DATASET CONTENT:

--------------------------------------------------

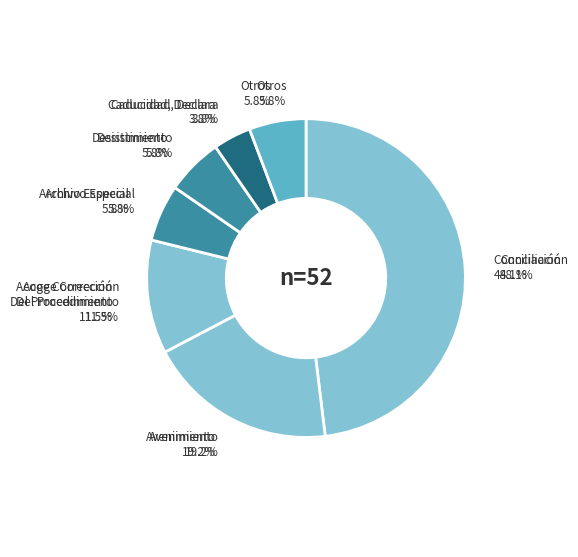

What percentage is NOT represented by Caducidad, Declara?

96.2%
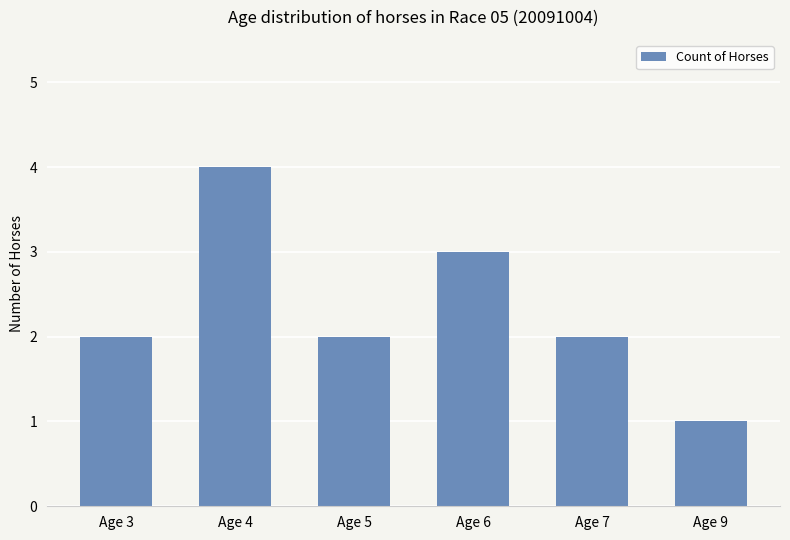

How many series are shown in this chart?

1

--------------------------------------------------

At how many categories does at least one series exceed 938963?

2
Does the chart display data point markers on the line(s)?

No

--------------------------------------------------

EXERCISE GOAL:
Pull out every line of the records that contains the word "chart", and copy each one in full.

EXERCISE ANSWER:
How many series are shown in this chart?
Does the chart display data point markers on the line(s)?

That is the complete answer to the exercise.